Profundo conhecedor de Leis, o que não significa, necessariamente, que delas seja cumpridor, o ex-presidente da OAB, e também do São Paulo, Carlos Miguel Aidar, não apenas incentivou a briga do clube contra os conselheiros que, exitosamente, se posicionaram contrários ao estupro do Estatuto tricolor, como cobrou para defender o clube, em todas as instâncias, recursos após recursos, todos indeferidos.

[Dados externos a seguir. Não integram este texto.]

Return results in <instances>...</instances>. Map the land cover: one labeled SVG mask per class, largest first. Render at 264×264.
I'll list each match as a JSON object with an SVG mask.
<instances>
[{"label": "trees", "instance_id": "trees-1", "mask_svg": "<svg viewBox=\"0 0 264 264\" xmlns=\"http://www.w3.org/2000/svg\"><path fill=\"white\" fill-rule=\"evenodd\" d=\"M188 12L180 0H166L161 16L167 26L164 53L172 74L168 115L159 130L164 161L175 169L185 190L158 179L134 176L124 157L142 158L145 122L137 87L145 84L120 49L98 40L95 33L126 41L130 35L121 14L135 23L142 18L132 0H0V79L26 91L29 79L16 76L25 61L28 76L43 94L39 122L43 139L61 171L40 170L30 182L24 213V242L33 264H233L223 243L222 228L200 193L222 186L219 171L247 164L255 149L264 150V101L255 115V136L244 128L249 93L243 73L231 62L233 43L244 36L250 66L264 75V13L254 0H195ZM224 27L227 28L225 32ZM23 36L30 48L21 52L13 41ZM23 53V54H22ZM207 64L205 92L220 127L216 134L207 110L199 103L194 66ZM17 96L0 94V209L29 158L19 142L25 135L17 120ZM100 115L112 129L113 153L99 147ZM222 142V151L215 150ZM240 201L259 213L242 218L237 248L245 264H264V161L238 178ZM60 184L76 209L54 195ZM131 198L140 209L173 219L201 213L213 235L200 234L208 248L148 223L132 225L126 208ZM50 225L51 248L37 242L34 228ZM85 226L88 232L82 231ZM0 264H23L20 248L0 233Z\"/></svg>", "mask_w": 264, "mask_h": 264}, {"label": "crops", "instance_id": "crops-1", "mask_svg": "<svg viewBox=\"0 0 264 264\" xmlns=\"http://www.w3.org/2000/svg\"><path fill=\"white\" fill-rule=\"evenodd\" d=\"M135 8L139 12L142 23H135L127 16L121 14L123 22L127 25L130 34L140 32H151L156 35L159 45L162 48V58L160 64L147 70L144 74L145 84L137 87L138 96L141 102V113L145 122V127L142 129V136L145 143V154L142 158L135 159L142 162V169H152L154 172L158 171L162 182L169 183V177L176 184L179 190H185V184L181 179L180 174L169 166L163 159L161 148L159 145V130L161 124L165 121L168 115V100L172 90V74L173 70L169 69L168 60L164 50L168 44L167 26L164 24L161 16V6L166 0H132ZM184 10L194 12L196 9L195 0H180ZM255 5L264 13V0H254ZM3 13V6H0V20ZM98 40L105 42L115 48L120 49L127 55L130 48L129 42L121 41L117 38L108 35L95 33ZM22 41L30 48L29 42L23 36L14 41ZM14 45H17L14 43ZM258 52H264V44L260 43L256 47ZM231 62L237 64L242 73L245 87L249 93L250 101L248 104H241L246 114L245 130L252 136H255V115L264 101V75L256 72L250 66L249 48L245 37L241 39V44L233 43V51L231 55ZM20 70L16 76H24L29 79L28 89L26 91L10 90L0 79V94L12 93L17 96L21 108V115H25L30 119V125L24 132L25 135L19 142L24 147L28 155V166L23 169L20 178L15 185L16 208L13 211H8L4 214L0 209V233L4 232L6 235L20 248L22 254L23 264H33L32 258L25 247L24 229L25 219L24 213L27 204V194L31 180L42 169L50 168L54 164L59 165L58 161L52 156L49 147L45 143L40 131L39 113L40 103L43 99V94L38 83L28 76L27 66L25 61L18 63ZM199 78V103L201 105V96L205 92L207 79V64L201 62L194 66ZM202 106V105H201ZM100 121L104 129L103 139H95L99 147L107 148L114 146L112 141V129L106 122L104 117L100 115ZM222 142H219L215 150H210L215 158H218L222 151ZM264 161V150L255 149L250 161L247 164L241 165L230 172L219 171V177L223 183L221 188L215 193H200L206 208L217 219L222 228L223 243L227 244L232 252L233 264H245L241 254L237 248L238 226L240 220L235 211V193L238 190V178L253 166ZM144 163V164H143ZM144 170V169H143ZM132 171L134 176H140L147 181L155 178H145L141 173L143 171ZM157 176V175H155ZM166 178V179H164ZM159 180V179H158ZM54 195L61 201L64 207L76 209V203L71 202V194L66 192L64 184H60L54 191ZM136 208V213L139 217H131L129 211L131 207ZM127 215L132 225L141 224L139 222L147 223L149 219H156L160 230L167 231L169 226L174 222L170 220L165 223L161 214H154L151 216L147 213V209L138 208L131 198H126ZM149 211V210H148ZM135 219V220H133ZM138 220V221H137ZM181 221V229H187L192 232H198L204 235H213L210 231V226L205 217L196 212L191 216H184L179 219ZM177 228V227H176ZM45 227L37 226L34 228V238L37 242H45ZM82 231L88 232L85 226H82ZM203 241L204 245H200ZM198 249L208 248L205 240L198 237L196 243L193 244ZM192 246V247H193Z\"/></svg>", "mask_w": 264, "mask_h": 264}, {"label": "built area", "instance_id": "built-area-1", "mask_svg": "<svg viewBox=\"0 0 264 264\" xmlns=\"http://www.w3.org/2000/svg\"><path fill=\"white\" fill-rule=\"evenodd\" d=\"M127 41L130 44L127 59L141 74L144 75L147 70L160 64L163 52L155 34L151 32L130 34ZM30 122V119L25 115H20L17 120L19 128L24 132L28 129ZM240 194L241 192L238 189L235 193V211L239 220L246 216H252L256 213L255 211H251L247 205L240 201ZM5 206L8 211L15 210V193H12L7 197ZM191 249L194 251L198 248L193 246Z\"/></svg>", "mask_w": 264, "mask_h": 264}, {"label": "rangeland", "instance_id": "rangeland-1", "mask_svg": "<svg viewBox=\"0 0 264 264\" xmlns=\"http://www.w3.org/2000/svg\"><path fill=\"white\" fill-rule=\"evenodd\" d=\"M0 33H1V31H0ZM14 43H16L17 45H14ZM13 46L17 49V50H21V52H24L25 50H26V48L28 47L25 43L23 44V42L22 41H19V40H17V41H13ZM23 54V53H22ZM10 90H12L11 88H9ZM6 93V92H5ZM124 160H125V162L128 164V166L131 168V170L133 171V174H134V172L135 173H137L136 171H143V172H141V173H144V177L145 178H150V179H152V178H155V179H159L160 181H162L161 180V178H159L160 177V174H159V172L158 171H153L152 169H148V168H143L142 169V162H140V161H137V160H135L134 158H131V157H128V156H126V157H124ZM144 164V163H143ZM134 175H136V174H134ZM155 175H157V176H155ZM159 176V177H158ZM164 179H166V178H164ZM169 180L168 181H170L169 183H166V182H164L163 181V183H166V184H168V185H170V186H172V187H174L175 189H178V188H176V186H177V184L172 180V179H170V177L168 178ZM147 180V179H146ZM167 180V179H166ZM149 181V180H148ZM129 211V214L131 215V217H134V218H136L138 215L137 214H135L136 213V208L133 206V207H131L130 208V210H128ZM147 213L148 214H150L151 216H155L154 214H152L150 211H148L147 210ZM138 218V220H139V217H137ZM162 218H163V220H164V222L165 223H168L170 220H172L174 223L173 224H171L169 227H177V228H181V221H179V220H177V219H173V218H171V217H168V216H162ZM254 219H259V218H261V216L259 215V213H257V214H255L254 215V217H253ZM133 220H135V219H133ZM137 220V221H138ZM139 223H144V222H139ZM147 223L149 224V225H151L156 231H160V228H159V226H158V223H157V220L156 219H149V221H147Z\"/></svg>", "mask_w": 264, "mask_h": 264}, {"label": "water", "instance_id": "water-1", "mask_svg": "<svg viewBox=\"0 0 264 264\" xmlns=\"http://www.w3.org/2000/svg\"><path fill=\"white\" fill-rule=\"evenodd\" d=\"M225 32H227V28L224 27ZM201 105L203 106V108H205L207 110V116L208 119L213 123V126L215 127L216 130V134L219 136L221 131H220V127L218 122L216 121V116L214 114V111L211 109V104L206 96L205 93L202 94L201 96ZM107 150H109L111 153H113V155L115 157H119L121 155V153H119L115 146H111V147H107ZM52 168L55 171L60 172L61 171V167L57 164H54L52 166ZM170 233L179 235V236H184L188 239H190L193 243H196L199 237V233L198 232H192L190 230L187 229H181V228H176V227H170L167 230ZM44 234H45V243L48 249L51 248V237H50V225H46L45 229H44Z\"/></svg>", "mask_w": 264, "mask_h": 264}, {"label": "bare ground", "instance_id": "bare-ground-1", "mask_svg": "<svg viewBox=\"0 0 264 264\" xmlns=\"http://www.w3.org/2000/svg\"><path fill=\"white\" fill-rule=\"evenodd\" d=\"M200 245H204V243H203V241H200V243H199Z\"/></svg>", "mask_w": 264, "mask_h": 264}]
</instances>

Levando-se em consideração as recentes acusações de desvios de conduta, envolvendo não apenas Aidar, mas também a utilização de sua namorada (alguns falam até na filha), em negócios tratados como nebulosos no tricolor, seria razoável pensar que o ex-mandatário do clube teria agido de caso pensado ao fomentar a luta jurídica por uma causa perdida, com objetivo de lucrar com a defesa ?
Creio que muitos torcedores, conselheiros e dirigentes do São Paulo devem estar pensando na resposta.